CRN logo By Stacy Cowley, ChannelWeb
12:00 AM EDT Mon. Jul. 09, 2007
From the July 09, 2007 issue of CRN
In late June the Eclipse Foundation set loose Europa, its second annual "release train" of simultaneous updates across all of its core projects and several fledgling ones. Partners are already hopping on board, readying product updates and taking advantage of the simultaneous release to sync their own software road maps to Europa.

"We have been looking forward to this release for quite a while," said Coach Wei, CTO of developer tools maker Nexaweb, Burlington, Mass. "It brings fundamental improvements in the base Eclipse platform."

Eclipse is an open-source stack of developer tools, including a widely used Java IDE and a developer tools plug-in framework adopted throughout the software industry. Because the complete stack encompasses a collection of autonomous software projects led by a diverse set of developers, the projects traditionally updated on their own timetables. Last year, the Eclipse Foundation stepped in to coordinate the first annual release train, a voluntary effort to align project updates to make it easier for partners and ISVs to adopt Eclipse software.
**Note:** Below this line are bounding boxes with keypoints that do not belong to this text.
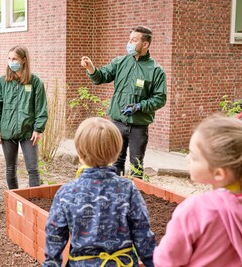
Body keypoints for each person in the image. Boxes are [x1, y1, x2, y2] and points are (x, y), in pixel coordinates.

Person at [43, 117, 156, 267]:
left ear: (80, 152)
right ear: (116, 152)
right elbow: (143, 237)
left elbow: (54, 239)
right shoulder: (127, 189)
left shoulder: (66, 193)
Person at [154, 114, 242, 267]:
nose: (187, 158)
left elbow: (166, 259)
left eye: (194, 157)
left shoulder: (196, 208)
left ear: (218, 173)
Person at [81, 26, 167, 178]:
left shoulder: (155, 70)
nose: (129, 43)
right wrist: (91, 68)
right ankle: (115, 195)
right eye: (129, 39)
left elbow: (160, 98)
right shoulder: (120, 62)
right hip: (117, 123)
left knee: (136, 165)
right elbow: (101, 76)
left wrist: (140, 106)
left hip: (138, 126)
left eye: (134, 40)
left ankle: (133, 196)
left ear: (145, 44)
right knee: (115, 162)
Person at [0, 45, 48, 189]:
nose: (11, 62)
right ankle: (15, 200)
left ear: (23, 60)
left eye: (14, 59)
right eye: (9, 59)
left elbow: (41, 108)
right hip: (7, 131)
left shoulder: (35, 82)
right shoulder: (3, 81)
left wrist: (38, 129)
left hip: (28, 132)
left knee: (33, 169)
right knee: (10, 169)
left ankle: (34, 204)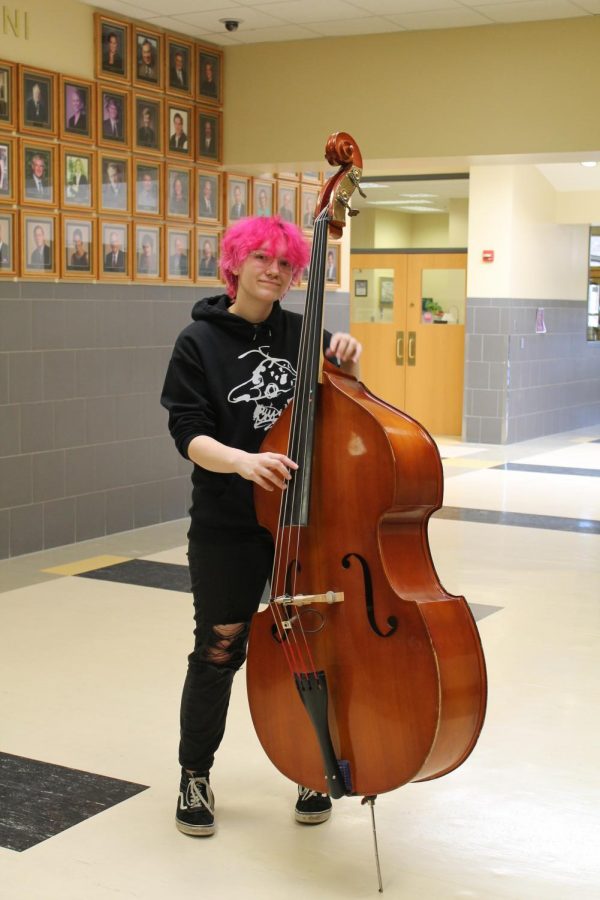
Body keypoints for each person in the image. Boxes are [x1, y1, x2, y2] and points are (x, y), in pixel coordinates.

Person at [160, 215, 361, 838]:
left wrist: (349, 362)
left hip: (305, 523)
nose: (275, 272)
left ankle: (311, 764)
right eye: (262, 260)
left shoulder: (306, 334)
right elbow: (188, 434)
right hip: (229, 523)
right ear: (236, 264)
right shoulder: (198, 342)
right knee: (221, 648)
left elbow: (348, 417)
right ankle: (195, 772)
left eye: (286, 264)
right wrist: (243, 461)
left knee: (312, 643)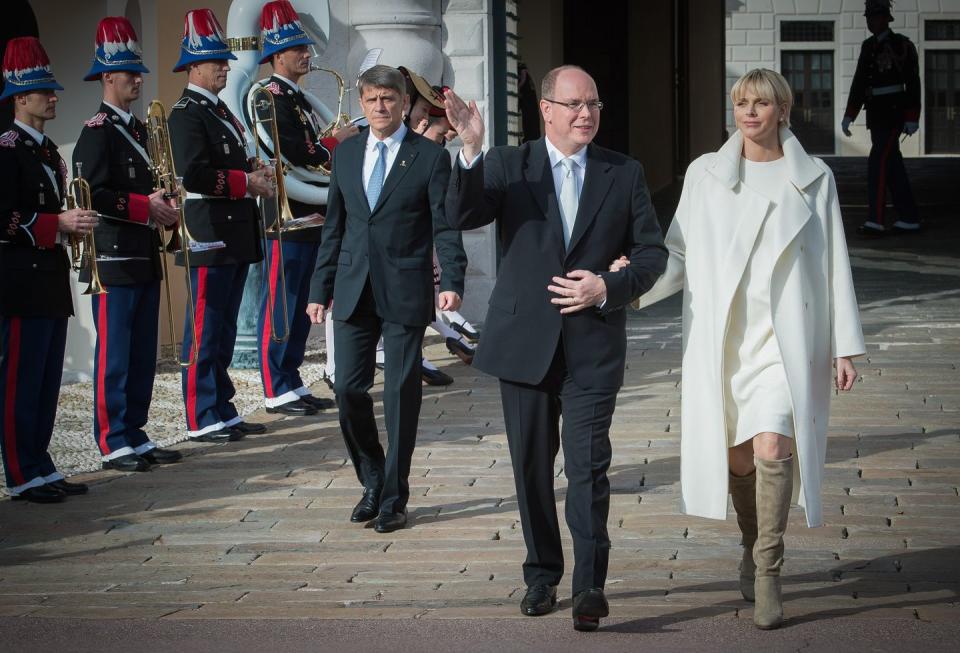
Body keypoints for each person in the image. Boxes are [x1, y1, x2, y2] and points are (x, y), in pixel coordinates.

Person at [632, 68, 864, 630]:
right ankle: (750, 540)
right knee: (737, 456)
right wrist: (627, 288)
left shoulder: (814, 178)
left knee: (772, 445)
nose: (750, 112)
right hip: (727, 336)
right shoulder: (706, 175)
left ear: (783, 110)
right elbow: (679, 252)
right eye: (741, 103)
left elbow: (835, 259)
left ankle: (769, 570)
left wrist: (844, 345)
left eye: (761, 103)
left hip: (788, 340)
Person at [443, 65, 667, 631]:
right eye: (573, 104)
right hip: (524, 344)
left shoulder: (624, 172)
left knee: (589, 467)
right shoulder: (509, 166)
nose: (585, 113)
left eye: (593, 103)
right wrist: (470, 148)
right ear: (546, 109)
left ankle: (591, 584)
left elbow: (651, 253)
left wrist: (607, 287)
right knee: (531, 468)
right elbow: (463, 214)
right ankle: (542, 575)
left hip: (592, 344)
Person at [306, 65, 466, 534]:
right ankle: (372, 479)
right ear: (362, 103)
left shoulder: (430, 158)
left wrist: (452, 279)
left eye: (389, 99)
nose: (380, 106)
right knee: (348, 389)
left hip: (404, 289)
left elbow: (445, 224)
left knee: (399, 394)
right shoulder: (346, 154)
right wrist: (320, 289)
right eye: (372, 99)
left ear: (402, 104)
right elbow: (334, 226)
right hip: (353, 290)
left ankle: (394, 496)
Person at [73, 17, 183, 473]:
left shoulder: (140, 130)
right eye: (127, 72)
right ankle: (112, 439)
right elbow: (90, 193)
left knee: (141, 354)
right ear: (106, 77)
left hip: (143, 254)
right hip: (113, 256)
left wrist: (166, 203)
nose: (137, 78)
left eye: (138, 71)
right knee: (115, 353)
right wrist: (144, 207)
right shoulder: (96, 132)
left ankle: (135, 432)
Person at [168, 8, 276, 443]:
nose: (224, 67)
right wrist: (244, 181)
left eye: (224, 60)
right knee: (205, 328)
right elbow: (192, 173)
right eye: (215, 61)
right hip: (208, 232)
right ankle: (200, 413)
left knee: (225, 327)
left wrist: (254, 169)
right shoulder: (186, 113)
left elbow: (230, 160)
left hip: (231, 232)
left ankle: (221, 405)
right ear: (194, 66)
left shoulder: (220, 112)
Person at [0, 37, 99, 502]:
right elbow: (5, 218)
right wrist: (54, 224)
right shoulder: (7, 148)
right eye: (45, 91)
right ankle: (21, 473)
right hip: (19, 283)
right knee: (20, 381)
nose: (54, 96)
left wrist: (68, 229)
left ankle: (41, 464)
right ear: (21, 98)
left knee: (44, 381)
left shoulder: (45, 153)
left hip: (48, 279)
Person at [254, 0, 358, 417]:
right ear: (277, 55)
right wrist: (338, 142)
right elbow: (294, 152)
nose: (306, 54)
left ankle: (291, 379)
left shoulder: (295, 98)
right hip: (289, 215)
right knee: (282, 300)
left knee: (302, 303)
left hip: (311, 214)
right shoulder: (268, 96)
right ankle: (274, 385)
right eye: (297, 48)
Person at [842, 0, 921, 236]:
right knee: (892, 165)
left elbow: (913, 82)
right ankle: (909, 217)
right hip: (876, 114)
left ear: (886, 19)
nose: (870, 21)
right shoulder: (868, 46)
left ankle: (875, 220)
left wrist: (912, 116)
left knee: (877, 163)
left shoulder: (901, 45)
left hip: (895, 113)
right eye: (868, 17)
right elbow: (859, 82)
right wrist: (850, 114)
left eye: (875, 17)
All of Eclipse's core projects opted in.

This year's Europa release entails updates to 21 projects, a step up in magnitude from the 10 involved in last year's effort. Participating projects include Eclipse's foundational projects—the Eclipse platform, its Java development tools, its plug-in development environment and its OSGi-based Equinox framework—and popular initiatives such as the Business Intelligence and Reporting Tools (BIRT) project and the Data Tools Platform (DTP). Europa also includes several newer projects celebrating their 1.0 releases, such as the Dynamic Languages Toolkit (DLTK) for supporting development in scripting languages like TCL, Python and Ruby.

Europa is a massive development effort, involving 17 million lines of code and contributions from nearly 300 project committers. As the scope of the annual release train grows, so does the complexity of keeping all of the projects on track. Unlike last year, when all 10 projects committed to the release met their deadlines, a few smaller projects slipped out of Europa this year. Eclipse Executive Director Mike Milinkovich was unfazed, noting that all of Eclipse's critical core components made it out the door on schedule.
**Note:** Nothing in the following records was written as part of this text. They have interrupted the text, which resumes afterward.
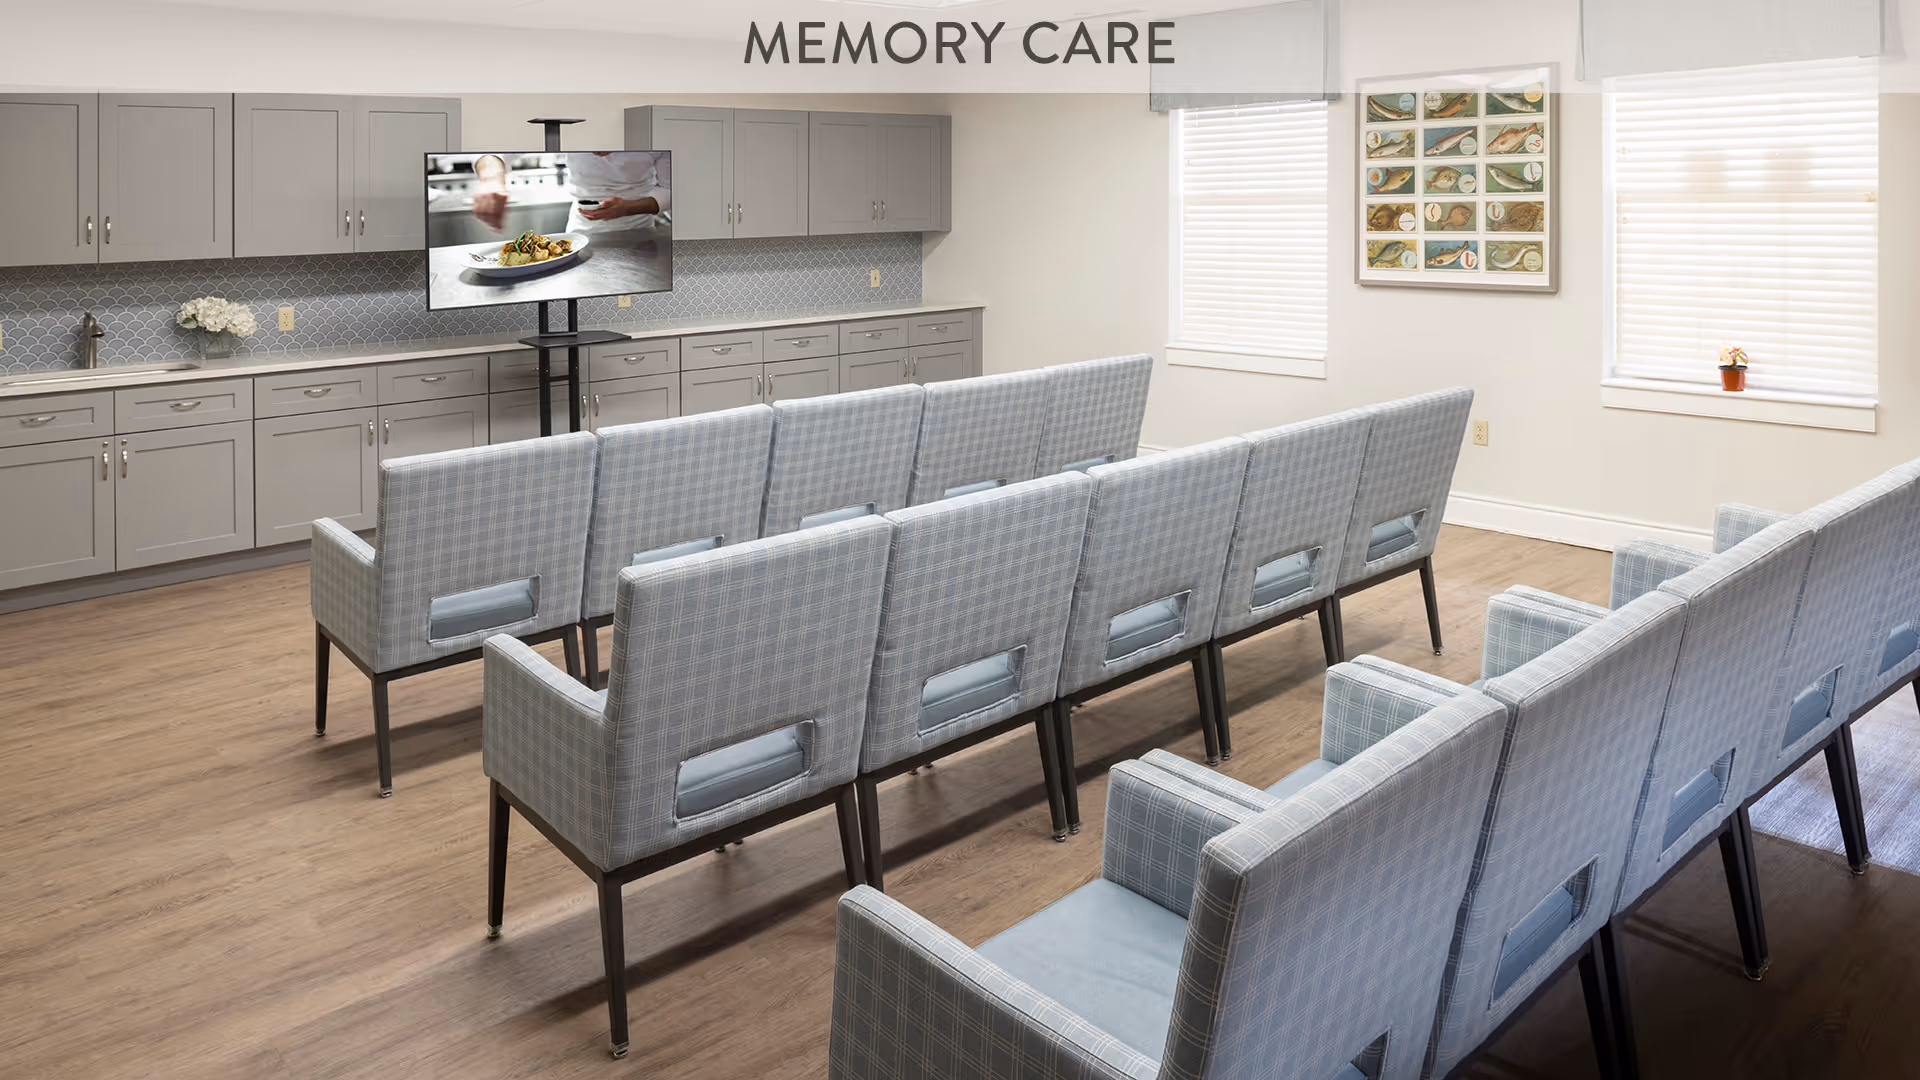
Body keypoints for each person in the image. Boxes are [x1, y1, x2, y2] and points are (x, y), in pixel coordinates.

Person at [467, 151, 671, 234]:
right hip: (581, 231)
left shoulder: (654, 130)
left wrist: (627, 208)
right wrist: (492, 181)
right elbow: (491, 152)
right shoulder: (568, 122)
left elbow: (670, 190)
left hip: (638, 232)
"This is the fourth year in a row we'll ship on time in the last week of June," Milinkovich said. "That's a pretty incredible track record by anybody's measure, and a real testament to the committers."

ISVs say the annual release trains have significantly simplified the process of adopting the Eclipse stack and building atop it.

"Before the first release train, when you cut across projects like we do, there were incompatibilities that could come up in the projects when you tried to mix them. Now you can put an entire stack together," said Todd Williams, vice president of technology at Genuitec, a Dallas-based maker of the Eclipse add-on IDE MyEclipse. "The Eclipse Foundation made it really convenient for ISVs to adopt a large number of projects and get synchronized, tested bundles."

Genuitec will be one of Europa's fastest adopters—it plans to have Europa-based tools out this month.

Other developers like Nexaweb take longer. Wei expects to have a new version of Nexaweb Studio, an Eclipse-based IDE, ready in about eight months. Europa's advances will drive significant enhancements in that version, he said, particularly around the user interface. Until now, Eclipse plug-in developers haven't been able to customize the interface much—every time someone connected a new plug-in to their Eclipse environment, it spawned a new set of menus and tool bars. Enhancements included in Europa fix that problem.

"Now we have the option to only show what we know is interesting to developers, and to remove all the other things," Wei said. "It will make it much cleaner and easier to learn."